Challenge problem: Imagine a search problem (for example, maze navigation) where the heuristic is too pessimistic, for example that it never gets smaller than "3 steps from the goal" no matter how close the tile is to the goal (so for spaces three or more away from the goal it's perfectly correct, but for spaces that are closer it's an overestimate). Can you design a maze where following this wrong heuristic with best first search will lead to a worse path than using depth first search?

The "most constrained variable" heuristic is especially interesting for constraint satisfaction problems (where we're trying to assign values to variables, e.g. columns to queens) since it seems to be pretty good regardless of the specific problem. If we can represent a search problem as one of giving values to variables, we can unlock a variety of relatively general-purpose heuristics like this. Can you think of any others?

Adversarial Search

Adversarial search, especially game-playing, has long been an area of interest in computer science. Computers have raw computational power and the ability to play out tons of possible futures, whereas people are reputed to have superior pattern matching abilities and can better abstract over similar (though superficially different) situations. Over time, the balance of power seems to be shifting towards computers for well-defined, constrained, and deterministic games like Chess and Go.

The basic idea of computer game playing is for a player to assume a rational opponent and select an optimal strategy. This approach comes from game theory and is easy to compute in some sense: starting from all the possible moves I might make, consider all the moves my opponent might make, and then each move I might make in response to that, and so on; eventually every imagined playout will come to an end and I should prefer the move now that gives me the best possible outcome in the end, assuming my opponent plays the best that they can.

This notion is the foundation of minimax, an essential innovation in computer game playing.
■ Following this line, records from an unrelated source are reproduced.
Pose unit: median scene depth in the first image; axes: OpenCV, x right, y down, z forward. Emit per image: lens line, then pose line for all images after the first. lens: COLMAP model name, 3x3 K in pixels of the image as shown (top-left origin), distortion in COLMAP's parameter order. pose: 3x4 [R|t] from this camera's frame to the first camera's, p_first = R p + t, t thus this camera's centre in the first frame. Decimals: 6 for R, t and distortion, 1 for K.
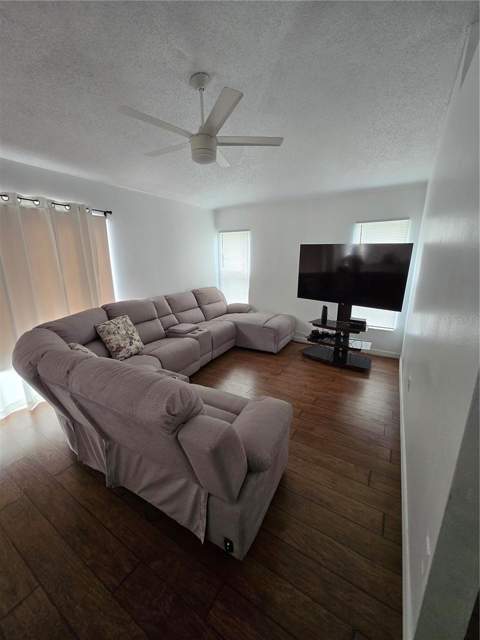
lens RADIAL K [[250.4, 0, 237.8], [0, 250.4, 318.4], [0, 0, 1]] dist [-0.001605, 0.000670]
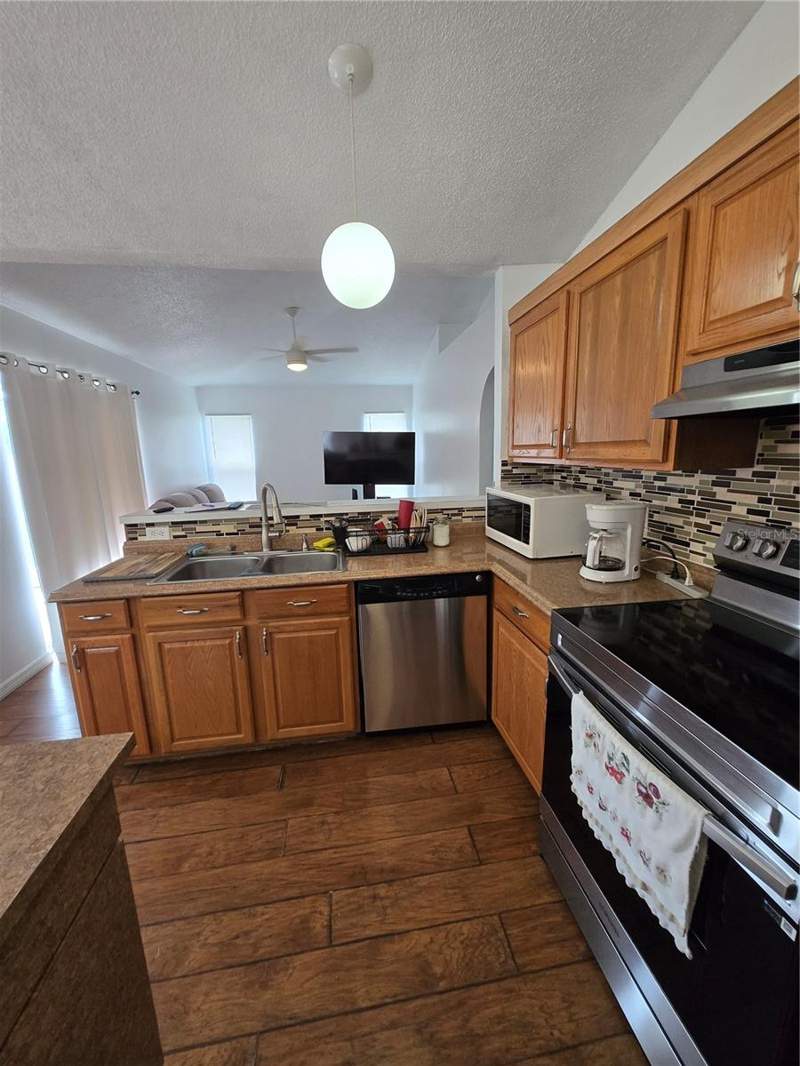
lens RADIAL K [[417.1, 0, 400.1], [0, 417.1, 530.8], [0, 0, 1]] dist [-0.001605, 0.000670]
pose [[0.776138, -0.129424, 0.617138, -0.819969], [0.164129, 0.986439, 0.000457, 0.211750], [-0.608828, 0.100935, 0.786855, -0.672681]]
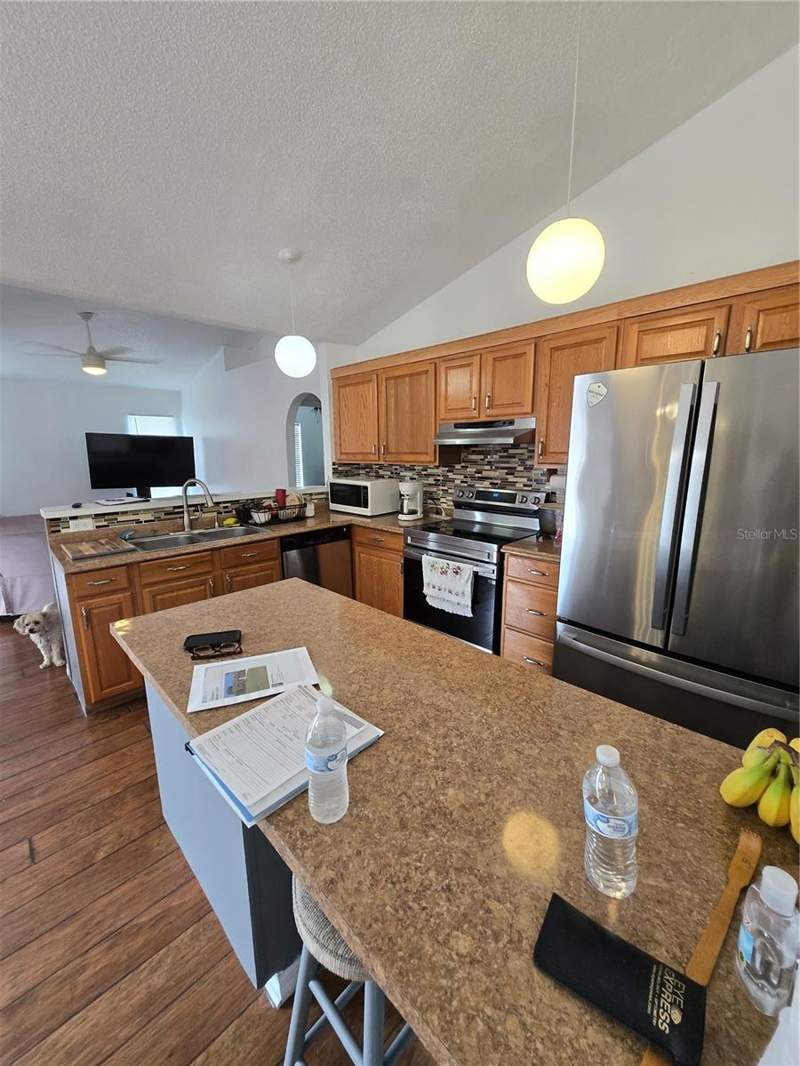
lens RADIAL K [[417.1, 0, 398.5], [0, 417.1, 530.3], [0, 0, 1]] dist [-0.001605, 0.000670]
pose [[0.243964, -0.178910, 0.953138, -1.398219], [0.232629, 0.964936, 0.121581, 0.203315], [-0.941470, 0.192067, 0.277029, -0.675631]]
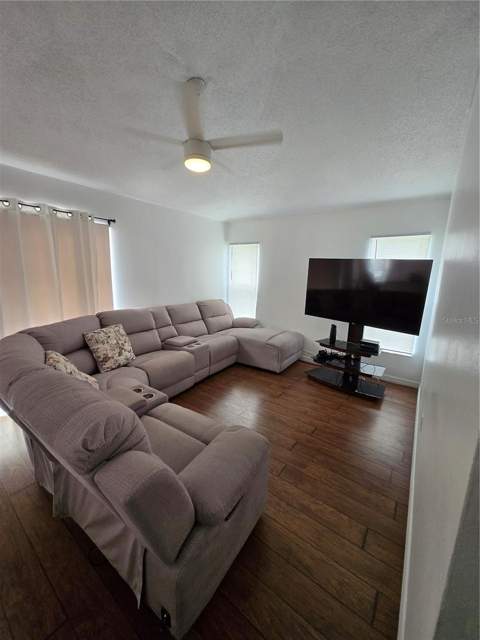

The maximizing player (myself) will take the move giving me the best utility or final score, whereas the minimizing player (my opponent) will take the move forcing my utility to be as low as possible. If we can calculate out all possible plays, we can propagate win/loss information upwards in this way (on my turn taking the best option for me, on their turn taking the worst option from my perspective) to solve the game. This can tell us not only what move to pick, but also whether the game is unfair to begin with (e.g., can the first player always force a win or draw?).

When I use minimax I am playing optimally: I'll never take a move that leaves me worse off than some other move I might have taken instead, assuming my opponent is also playing optimally. This definition of optimality refers to minimizing the risk of losing: Since I assume the worst possible response from my opponent (from my perspective; in other words I assume they'll always make their best move), I know that if they pick a less optimal move I won't be any worse off. You can try this for yourself with the "baby Nim" example in the adversarial search slides.

Challenge question: Imagine a game where I don't just care about winning or losing, but by how much. Is there a situation where making the risk-minimizing choice causes me to leave some winnings on the table?

In general, games are too long and complex to allow for running a full minimax search every turn. Instead, we might opt to play out for a certain number of turns in every direction, but then make an educated guess about whether this board is likely to lead to a win or not. We can use a state evaluation function or board evaluation function in a similar way to an heuristic to suggest whether each leaf game state is indeed promising. Then, we can do minimax as usual up from there towards our current state.